Dead Man’s Bones: Dead Man’s Bones
Mention Hollywood heartthrob Ryan Gosling, and the grungy, bearded guy in “The Notebook” comes to mind. Most don’t picture him at an indie rock music festival with his best friend, Zach Shields, and a bunch of kids dressed in Halloween costumes, and definitely not playing in an indie rock band.
Zach and Ryan met in 2005 when they were dating sisters. They discovered a mutual obsession with ghosts, zombies, and monsters, and decided to write love songs about them. Their first album, self-titled “Dead Man’s Bones,” was released in 2009, and they collaborated with the Silverlake Conservatory of Music Children’s Choir. They chose to play all the instruments on the album, including those they had never touched, and never did more than three takes, believing that imperfections highlighted the strengths of the music.
My initial thoughts were What the …? and This is the creepiest thing I’ve ever heard. But after I got over these feelings, this album started to grow on me. The songs provided a feeling of comfort through the trance-like voices of the men and the choir of children. Each song has its own feel. Some are catchy and humorous while others are resonant and serious.
I’ll start with the first creepy song, “Dead Hearts.” It begins eerily, with something that sounds like a heartbeat and rhythmic guitar. At the climax, glass shatters in time with the music, then it slows and you hear footsteps and scraping noises. I would probably get scared if I listened to this alone.

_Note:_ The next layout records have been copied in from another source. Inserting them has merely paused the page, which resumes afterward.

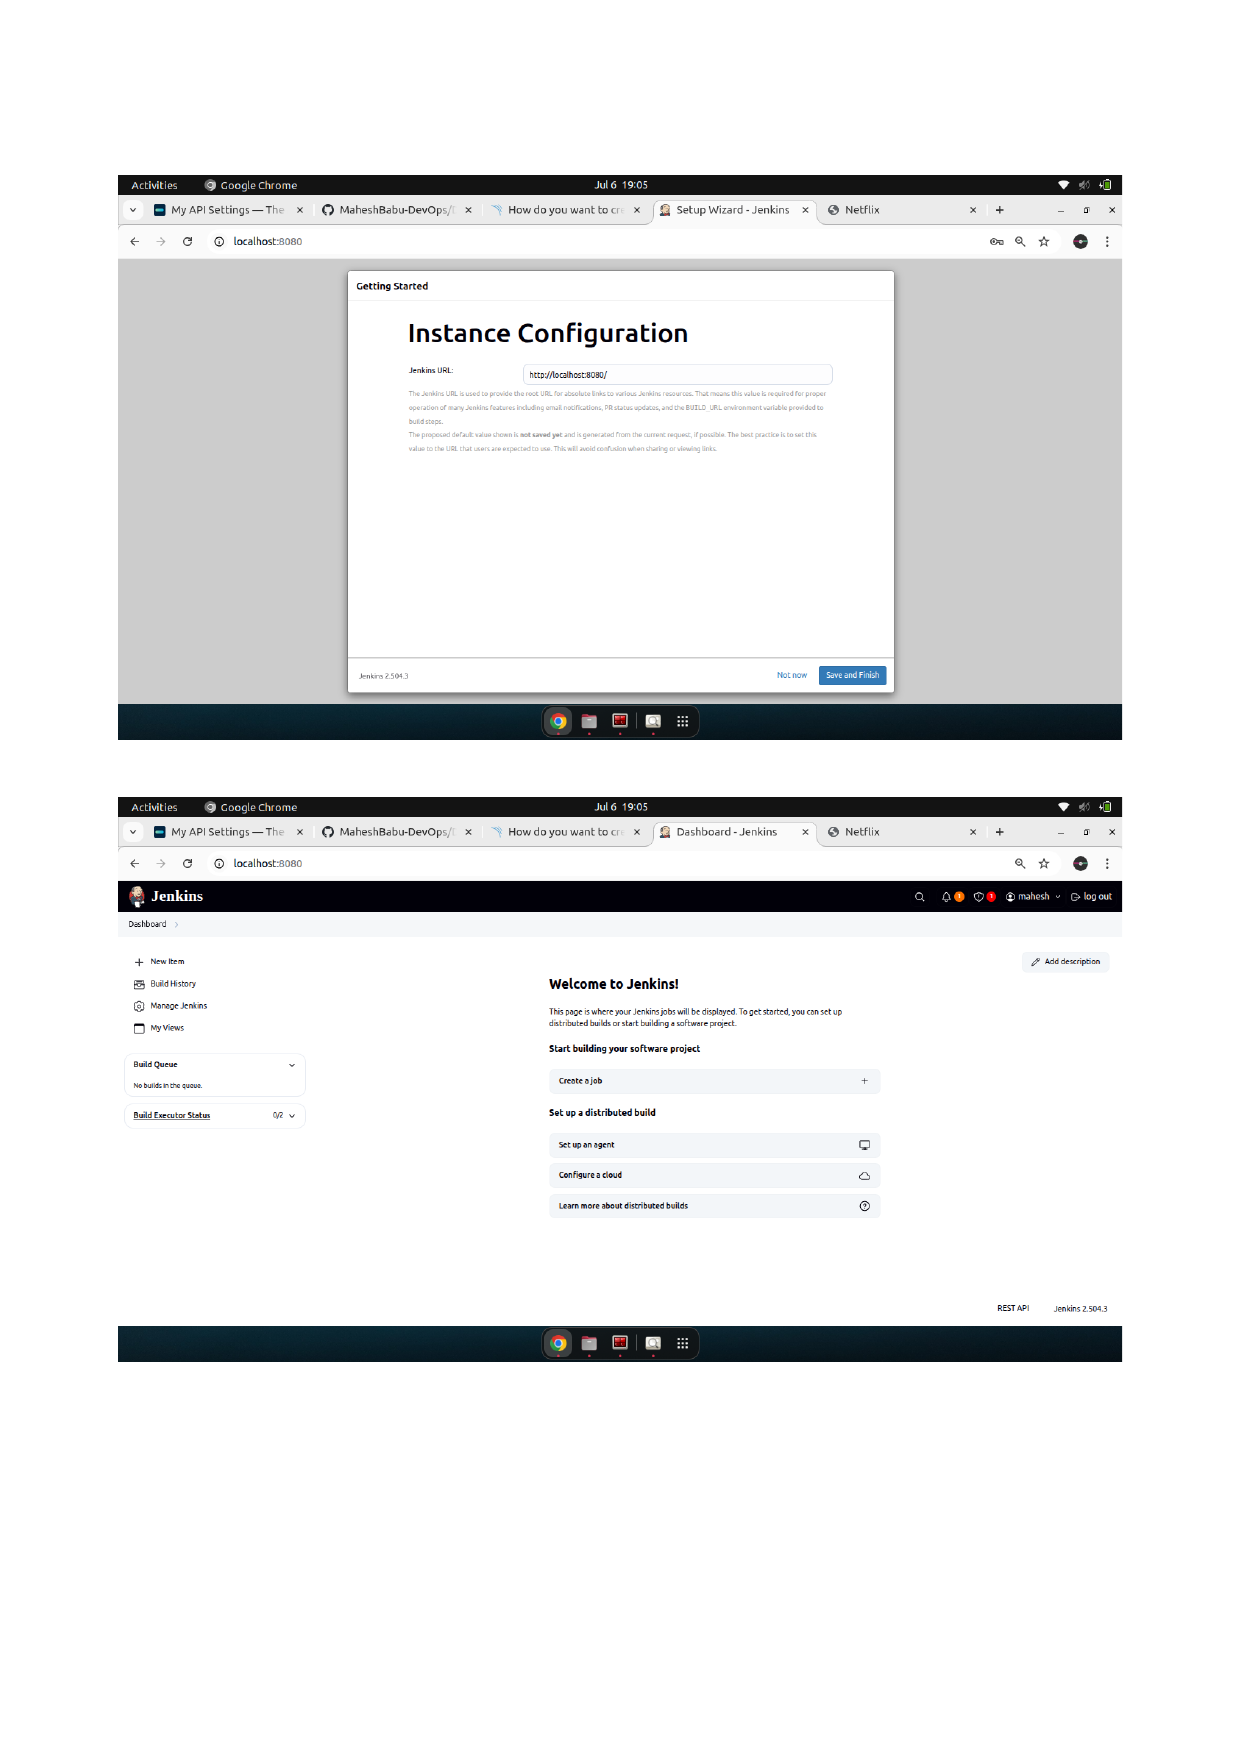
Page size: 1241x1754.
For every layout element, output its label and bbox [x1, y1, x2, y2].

picture [118, 797, 1123, 1362]
picture [118, 175, 1123, 740]
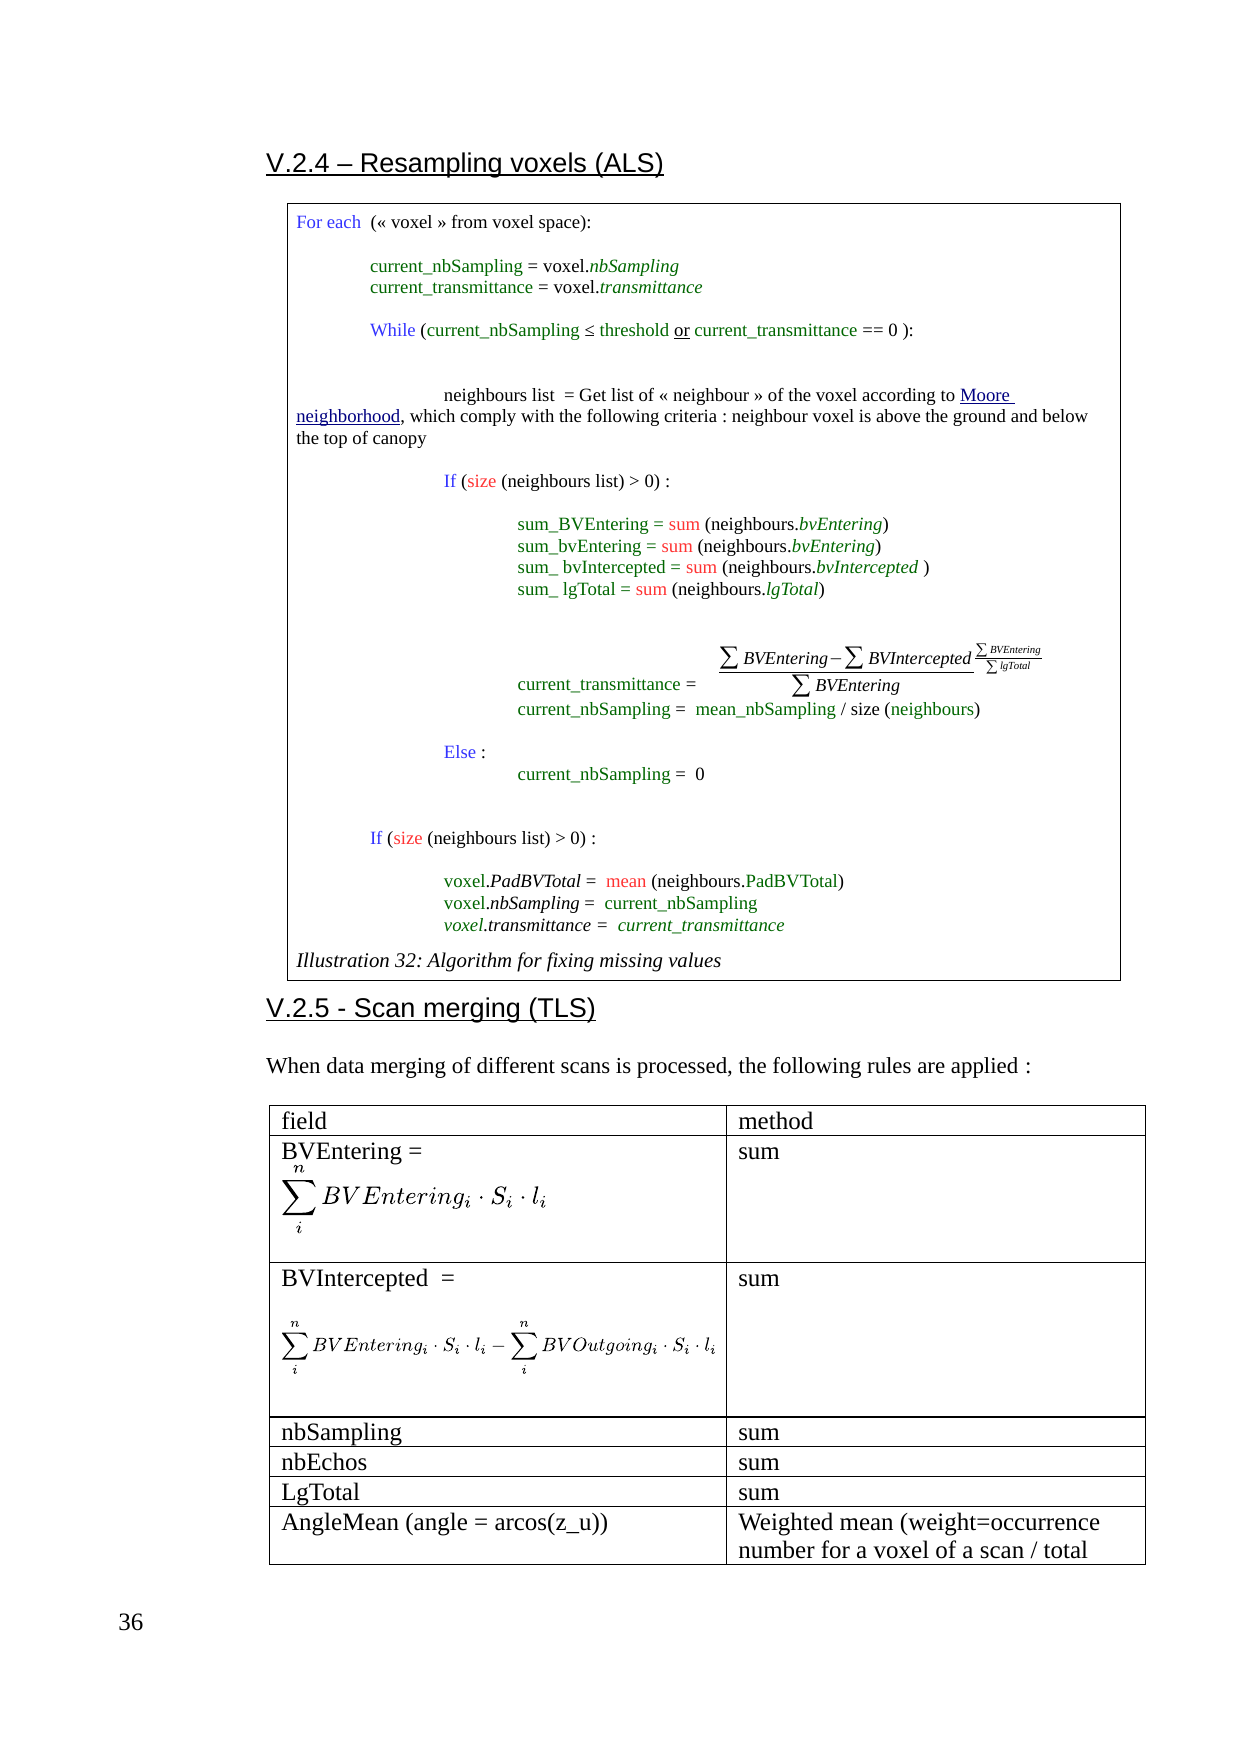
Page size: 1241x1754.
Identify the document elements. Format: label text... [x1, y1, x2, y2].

text voxel.nbSampling = current_nbSampling [296, 892, 1111, 913]
text sum_ lgTotal = sum (neighbours.lgTotal) [296, 578, 1111, 599]
text While (current_nbSampling ≤ threshold or current_transmittance == 0 ): [296, 319, 1111, 341]
subtitle V.2.5 - Scan merging (TLS) [266, 286, 1122, 1024]
text current_nbSampling = 0 [296, 763, 1111, 784]
table_cell BVIntercepted = [270, 1263, 726, 1416]
text Illustration 32: Algorithm for fixing missing values [296, 948, 1111, 972]
text sum_ bvIntercepted = sum (neighbours.bvIntercepted ) [296, 556, 1111, 578]
table_cell sum [727, 1263, 1145, 1416]
table_cell Weighted mean (weight=occurrence number for a voxel of a scan / total [727, 1507, 1145, 1564]
text voxel.transmittance = current_transmittance [296, 913, 1111, 935]
text If (size (neighbours list) > 0) : [296, 827, 1111, 849]
table_header method [727, 1106, 1145, 1135]
text voxel.PadBVTotal = mean (neighbours.PadBVTotal) [296, 870, 1111, 892]
text For each (« voxel » from voxel space): [296, 211, 1111, 233]
text If (size (neighbours list) > 0) : [296, 470, 1111, 492]
table_cell sum [727, 1447, 1145, 1476]
table_cell sum [727, 1477, 1145, 1506]
text sum_BVEntering = sum (neighbours.bvEntering) [296, 513, 1111, 535]
table_cell nbEchos [270, 1447, 726, 1476]
text current_nbSampling = voxel.nbSampling [296, 254, 1111, 276]
table_cell sum [727, 1136, 1145, 1262]
table_cell sum [727, 1418, 1145, 1446]
table_header field [270, 1106, 726, 1135]
text neighbours list = Get list of « neighbour » of the voxel according to Moore neighborhood, which comply with the following criteria : neighbour voxel is above the ground and below the top of canopy [296, 384, 1111, 448]
text Else : [296, 741, 1111, 763]
text When data merging of different scans is processed, the following rules are applied : [266, 1052, 1122, 1079]
text current_nbSampling = mean_nbSampling / size (neighbours) [296, 698, 1111, 719]
text sum_bvEntering = sum (neighbours.bvEntering) [296, 535, 1111, 556]
subtitle V.2.4 – Resampling voxels (ALS) [266, 147, 1122, 178]
table_cell LgTotal [270, 1477, 726, 1506]
text current_transmittance = [296, 643, 1111, 698]
table_cell BVEntering = [270, 1136, 726, 1262]
table_cell nbSampling [270, 1418, 726, 1446]
text current_transmittance = voxel.transmittance [296, 276, 1111, 298]
table_cell AngleMean (angle = arcos(z_u)) [270, 1507, 726, 1564]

The title track is my favorite because of its upbeat rhythm. The beginning is similar to
jazz music. When the chorus comes in, a tambourine and piano join as well. The lyrics explain that no matter where you are, chances are you’re standing on a dead man’s bones.
“Pa Pa Power” is one of the better-known tracks. It begins with a techno beat and tambourine, drums, and synthesizer. Then a man and the choir of children alternate singing “Pa pa power pa pa power.” Lyrics like “Burn the streets, burn the cars” and “Broken glass, broken hearts” seem to be about the destruction power can cause.
“Dead Man’s Bones” was definitely not what I expected, but turned out to be a lot less creepy than I first thought. This album is worth the listener’s time, and I’d recommend it to any fan of alternative or indie music. It’s a combination of creepy, upbeat songs and background music from a zombie movie, and it’s perfect for any fan with an open mind.